Control character Subscript Description Default
belltime VBELTIME VBELTIME value 3
dsusp VDSUSP DSUSP No character
eof VEOF EOF ^D
eol VEOL EOL No character
eol2 VEOL2 EOL2 No character
erase VERASE ERASE ^H
intr VINTR INTR ^C
kill VKILL KILL ^U
lnext VLNEXT LNEXT ^V
min VMIN MIN value 1
quit VQUIT QUIT ^\
reprint VREPRINT REPRINT ^R
start VSTART START ^Q
status VSTATUS STATUS No character
stop VSTOP STOP ^S
susp VSUSP SUSP ^Z
time VTIME TIME value 0
werase VWERASE WERASE ^W

Combination modes

saved settings
Set the current terminal characteristics to the saved settings produced by the -g option.
evenp or parity
Enable parenb and cs7; disable parodd.
oddp
Enable parenb, cs7, and parodd.
-parity, -evenp, -oddp
Disable parenb, and set cs8.
nl (-nl)
Enable (disable) icrnl. In addition -nl unsets inlcr and igncr.
ek
Reset ERASE and KILL characters back to system defaults.
sane
Resets all modes to reasonable values for interactive terminal use.
tty
Set the line discipline to the standard terminal line discipline TTYDISC.
crt (-crt)
Set (disable) all modes suitable for a CRT display device.
kerninfo (-kerninfo)
Enable (disable) the system generated status line associated with processing a STATUS character (usually set to ^T). The status line consists of the system load average, the current command name, its process identifier (ID), the event the process is waiting on (or the status of the process), the user and system times, percent CPU, and current memory usage.
columns number
The terminal size is recorded as having number columns. On an Interix console window, this will resize the terminal window to have number columns, unless the new size is larger than the physical screen.
cols number
An alias for columns.
rows number
The terminal size is recorded as having number rows.

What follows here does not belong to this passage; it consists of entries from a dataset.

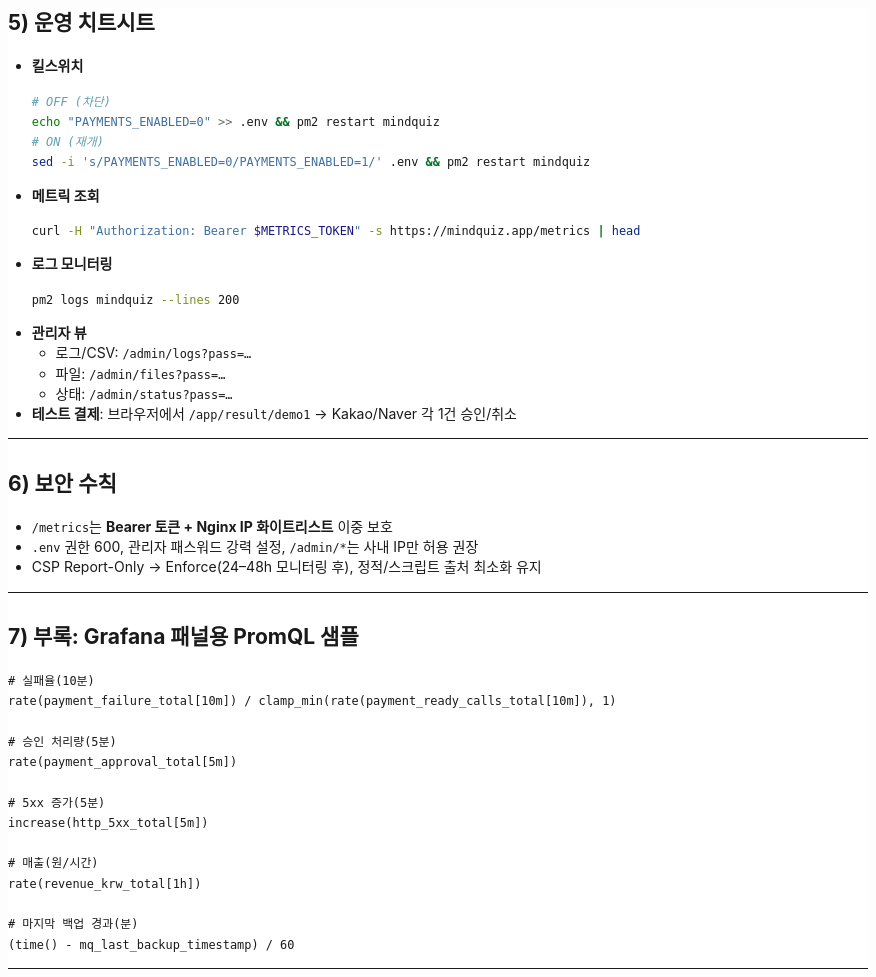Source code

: 
## 5) 운영 치트시트
- **킬스위치**
  ```bash
  # OFF (차단)
  echo "PAYMENTS_ENABLED=0" >> .env && pm2 restart mindquiz
  # ON (재개)
  sed -i 's/PAYMENTS_ENABLED=0/PAYMENTS_ENABLED=1/' .env && pm2 restart mindquiz
  ```
- **메트릭 조회**
  ```bash
  curl -H "Authorization: Bearer $METRICS_TOKEN" -s https://mindquiz.app/metrics | head
  ```
- **로그 모니터링**
  ```bash
  pm2 logs mindquiz --lines 200
  ```
- **관리자 뷰**
  - 로그/CSV: `/admin/logs?pass=…`
  - 파일: `/admin/files?pass=…`
  - 상태: `/admin/status?pass=…`
- **테스트 결제**: 브라우저에서 `/app/result/demo1` → Kakao/Naver 각 1건 승인/취소

---

## 6) 보안 수칙
- `/metrics`는 **Bearer 토큰 + Nginx IP 화이트리스트** 이중 보호
- `.env` 권한 600, 관리자 패스워드 강력 설정, `/admin/*`는 사내 IP만 허용 권장
- CSP Report-Only → Enforce(24–48h 모니터링 후), 정적/스크립트 출처 최소화 유지

---

## 7) 부록: Grafana 패널용 PromQL 샘플
```promql
# 실패율(10분)
rate(payment_failure_total[10m]) / clamp_min(rate(payment_ready_calls_total[10m]), 1)

# 승인 처리량(5분)
rate(payment_approval_total[5m])

# 5xx 증가(5분)
increase(http_5xx_total[5m])

# 매출(원/시간)
rate(revenue_krw_total[1h])

# 마지막 백업 경과(분)
(time() - mq_last_backup_timestamp) / 60
```

---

On an Interix console window, this will resize the terminal window to have number rows, unless the new size is larger than the physical screen.
dec
Set modes suitable for users of Digital Equipment Corporation systems ( RASE, KILL, and INTR characters are set to ^?, ^U, and ^C; ixany is disabled, and crt is enabled.)
extproc (-extproc)
If set, this flag indicates that some amount of terminal processing is being performed by either the terminal hardware or by the remote side connected to a pty.
raw (-raw)
If set, change the modes of the terminal so that no input or output processing is performed. If unset, change the modes of the terminal to some reasonable state that performs input and output processing. Note that since the terminal driver no longer has a single RAW bit, it is not possible to determine which flags were set prior to setting raw. This means that unsetting raw might not restore all the setting that were previously in effect. To set the terminal into a raw state and then accurately restore it, the following shell code is recommended:
save_state=$(stty -g)
stty raw
...
stty "$save_state"
size
The size of the terminal is printed as two numbers on a single line, first rows, then columns.

Compatibility modes

These modes remain for compatibility with the previous version of the stty(1) command.

all
Reports all the terminal modes as with
stty -a
except that the control characters are printed in a columnar format.
everything
Same as all.
cooked
Same as sane.
cbreak
If set, enables brkint ixon imaxbel opost isig iexten and icanon. If unset, same as sane.
new
Same as tty.
old
Same as tty.
newcrt (-newcrt)
Same as crt.
pass8
The converse of parity.
tandem (-tandem)
Same as ixoff.
decctlq (-decctlq)
The converse of ixany.
crterase (-crterase)
Same as echoe.
crtbs (-crtbs)
Same as echoe.
crtkill (-crtkill)
Same as echoke.
ctlecho (-ctlecho)
Same as echoctl.
prterase (-prterase)
Same as echoprt.
litout (-litout)
The converse of opost.
tabs (-tabs)
The converse of tabs.
brk (-value)
Same as the control character eol.
flush (-value)
Same as the control character discard.
rprnt (-value)
Same as the control character reprint.

DIAGNOSTICS

The stty(1) utility exits with a value of 0 if successful, and >0 if an error occurs.